Workload Management¶
A workload is a collection of containers (e.g., a Kubernetes Deployment, DaemonSet, or StatefulSet) that run a particular application or service inside a workspace. Most commonly a workspace and workload has a one-to-one relationship which simplifies management. When you start a Workspace, you effectively launch its associated workload, and stopping or deleting the Workspace likewise terminates the underlying workload. For example, interactive workloads such as Jupyter Notebook or VSCode environments.
Viewing and Controlling Workloads¶
-
Workloads Dashboard
- In the Workloads section (or via the GPU Cluster Manager UI’s “Workloads” page), you’ll see a list of running workloads.
- Each row typically shows the workloads Name, Status (e.g.,
Running
,Pending
), Priority (e.g.,Lowest
,Highest
) the associated Project and Node Groups, Requested Resources, and time stamps for when the workload was Created At and Finished At.
-
Actions
- From this view, you can Stop a workload (equivalent to stopping the corresponding Workspace) by clicking on the
Stop Button
- Confirm on the pop-up screen if this is the desired action. If not, choose "Cancel" to get back to the Workloads Dashboard.
- You can also Delete a workload entirely if it’s no longer needed by clicking on the
Delete Button.
- Confirm on the pop-up screen if this is the desired action. If not, choose "Cancel" to get back to the Workloads Dashboard.
- Deleting removes the Workspace and its running container from the cluster.
- From this view, you can Stop a workload (equivalent to stopping the corresponding Workspace) by clicking on the
-
Detailed Workload Information
- Clicking on a workload often reveals logs, events, or detailed container metrics.
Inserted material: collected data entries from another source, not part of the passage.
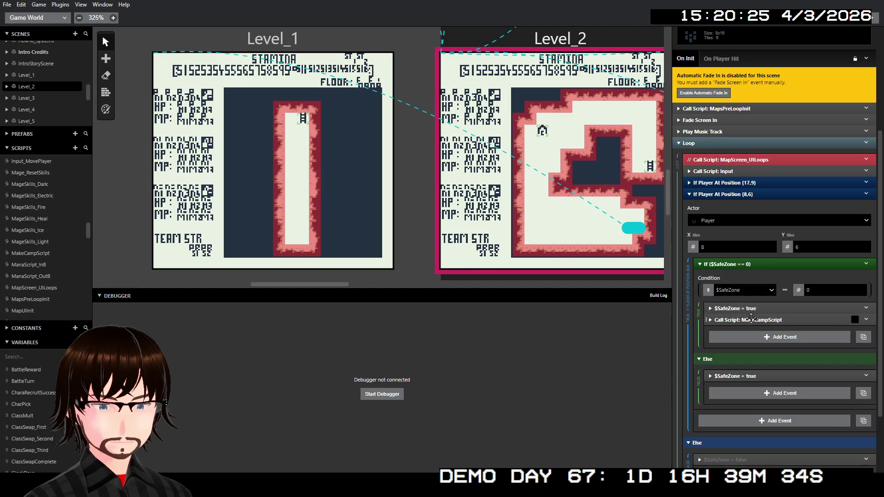
{"action": "left_click", "coordinate": [749, 309], "text": "shift"}
{"action": "left_click_drag", "start_coordinate": [748, 309], "coordinate": [751, 268]}
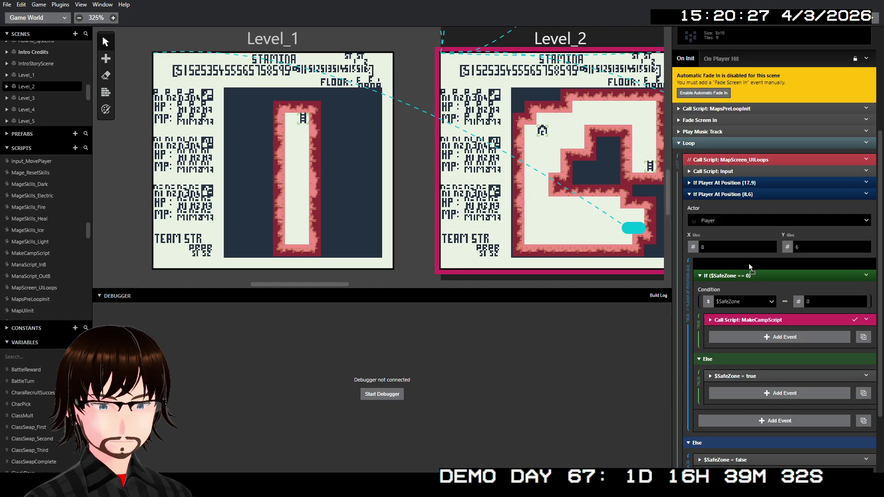
Delete the If ($SafeZone == 0) block, undoing an accidental deletion of the moved events.
{"action": "right_click", "coordinate": [743, 291]}
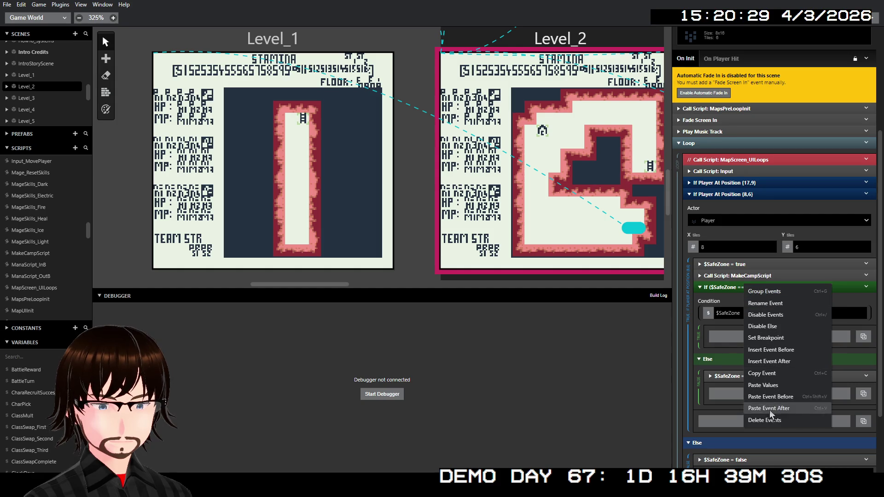
{"action": "left_click", "coordinate": [764, 416]}
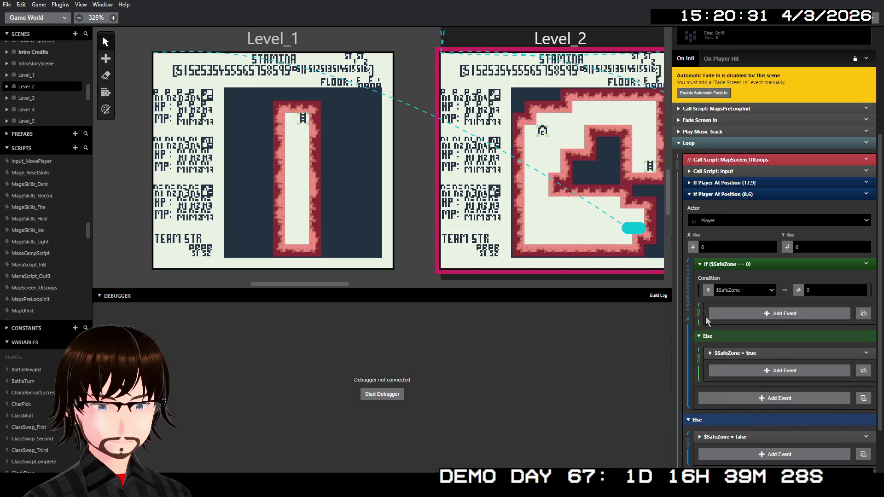
{"action": "key", "text": "ctrl+z"}
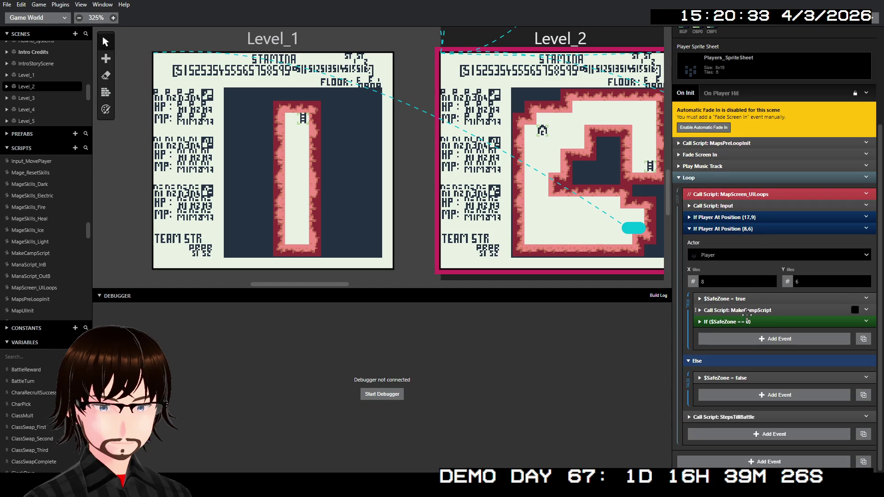
{"action": "left_click", "coordinate": [746, 322]}
{"action": "right_click", "coordinate": [745, 287]}
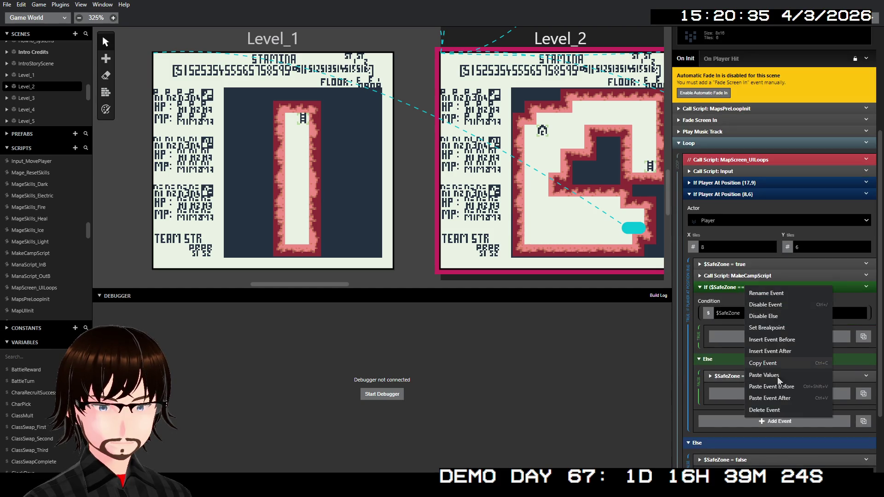
{"action": "left_click", "coordinate": [764, 410]}
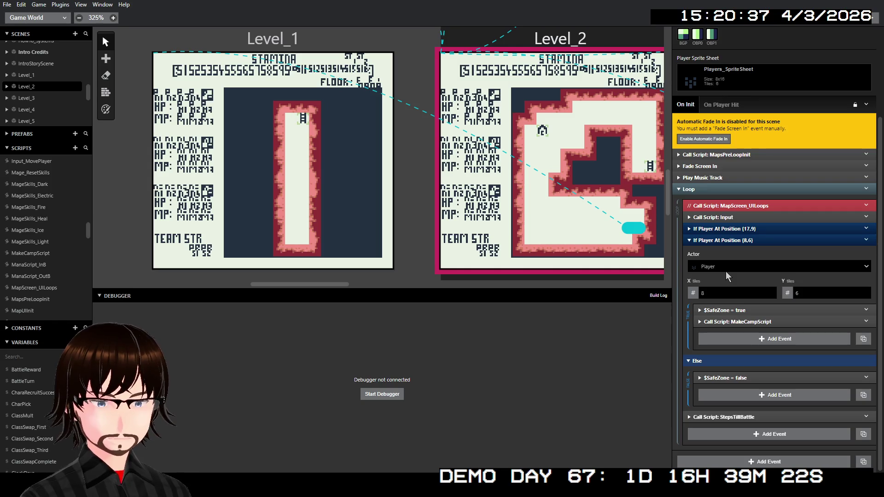
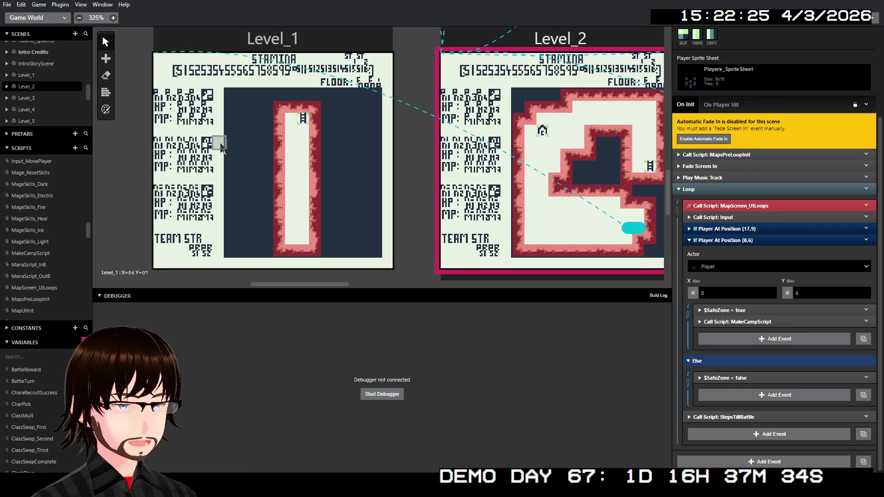
In the Music editor, create a new song and name it MainMenu.
{"action": "left_click", "coordinate": [64, 19]}
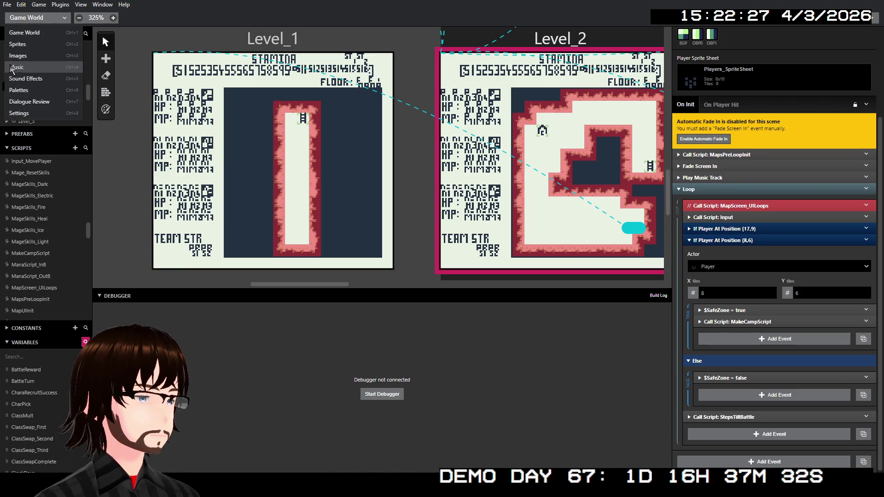
{"action": "left_click", "coordinate": [12, 69]}
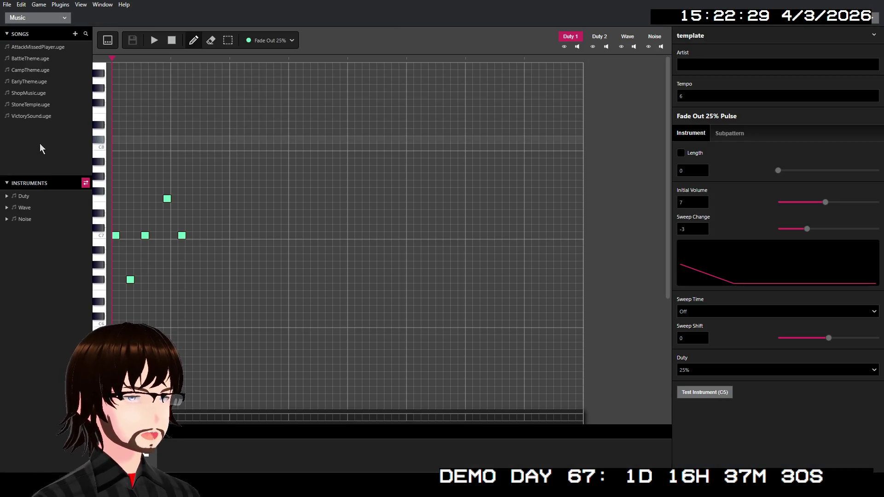
{"action": "left_click", "coordinate": [75, 34]}
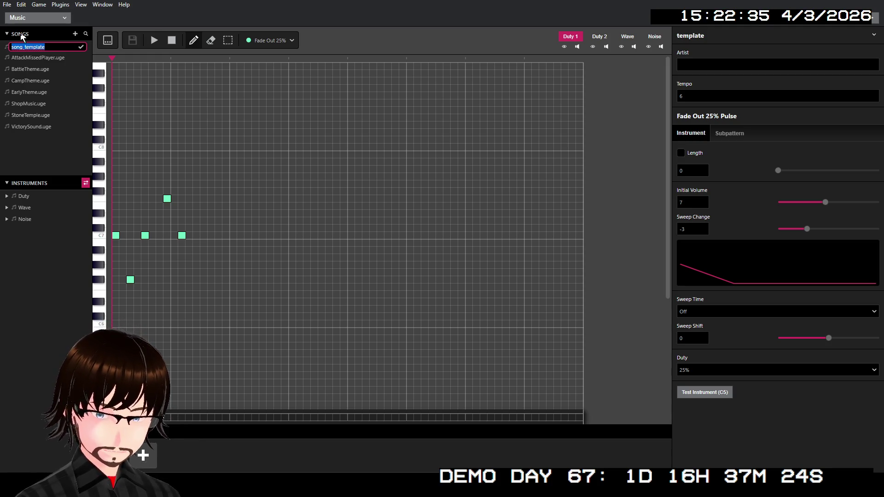
{"action": "type", "text": "Main"}
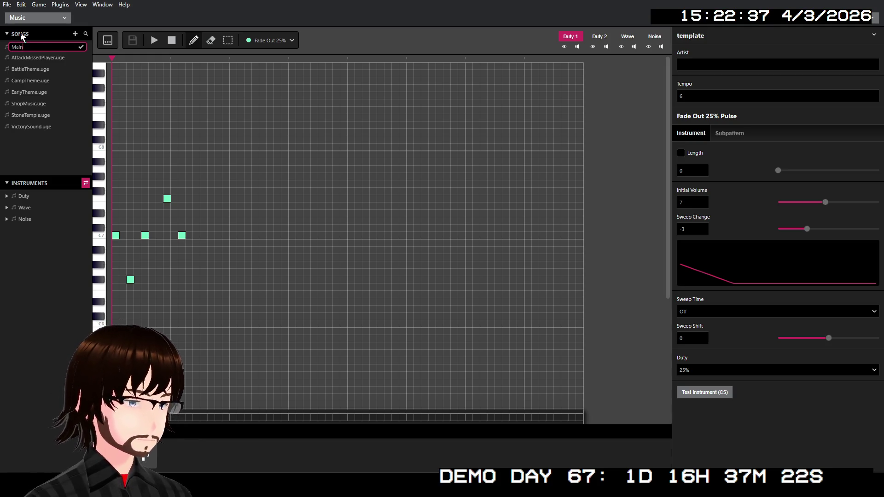
{"action": "type", "text": "Menu"}
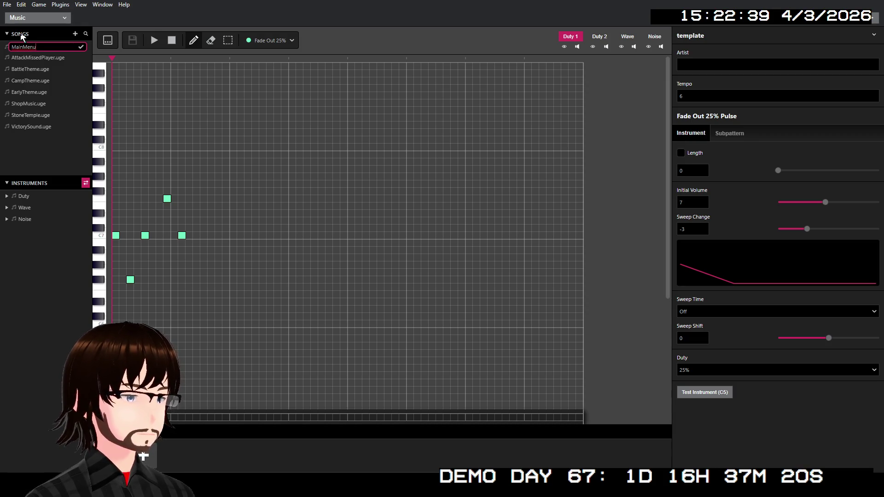
{"action": "key", "text": "Return"}
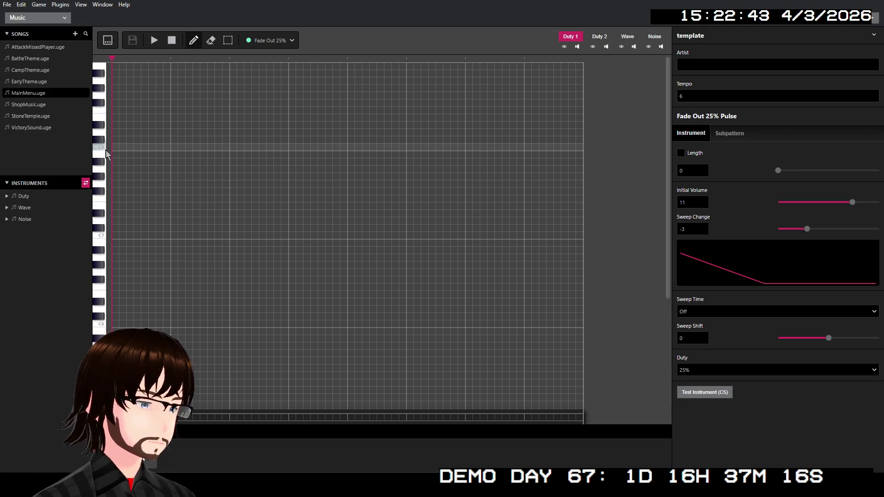
Place three test notes on the C8 row and start playback.
{"action": "left_click", "coordinate": [137, 146]}
{"action": "left_click", "coordinate": [159, 147]}
{"action": "left_click", "coordinate": [189, 147]}
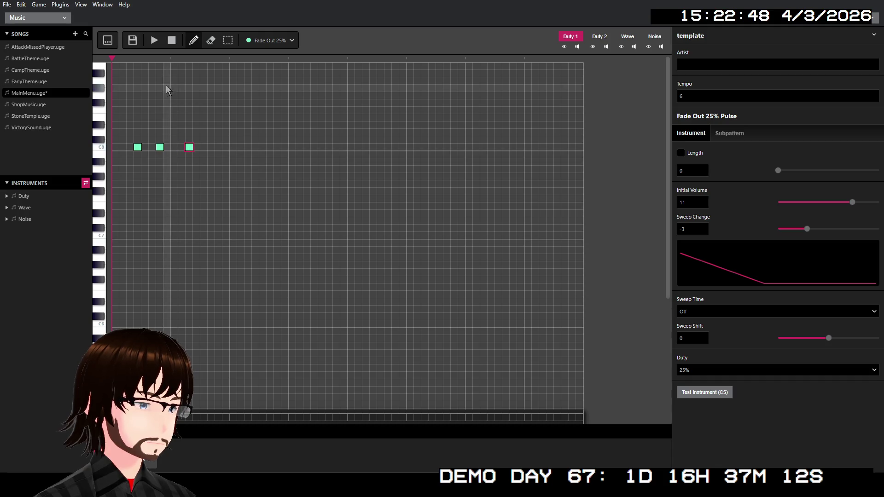
{"action": "left_click", "coordinate": [156, 42]}
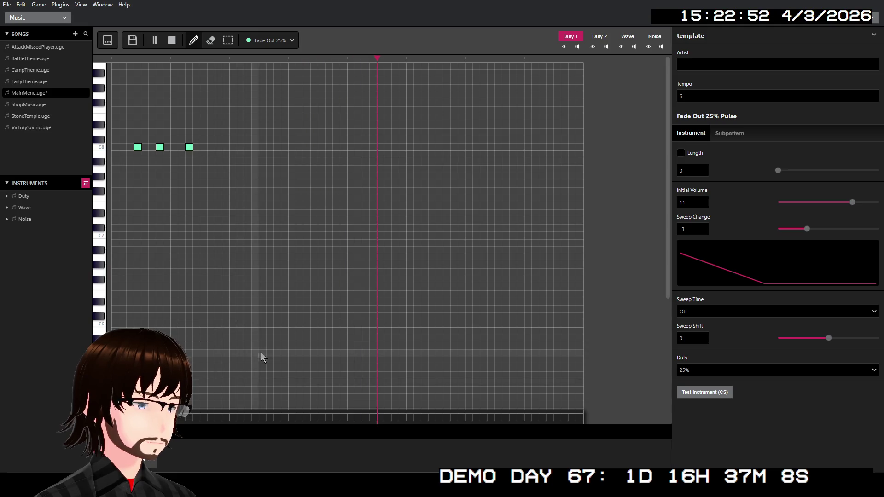
Add three melody notes around C5 further down the piano roll.
{"action": "scroll", "coordinate": [258, 354], "scroll_direction": "down", "scroll_amount": 5}
{"action": "scroll", "coordinate": [257, 359], "scroll_direction": "down", "scroll_amount": 1}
These insights help troubleshoot issues like unexpected restarts or resource bottlenecks.
Best Practices¶
- Use Projects: Assign your workloads (and hence Workspaces) to a relevant Project for logical grouping and easier management.
- Monitor Status: Keep an eye on workload statuses in case of errors (e.g.,
CrashLoopBackOff
) that might require adjustments to your container image or resource limits. - Resource Efficiency: Stop or delete workloads that are no longer active to free cluster resources (GPUs, CPUs, memory).
- Persistent Data: Attach volumes to any workload-based session (Workspace) that needs to retain data beyond the lifecycle of the container.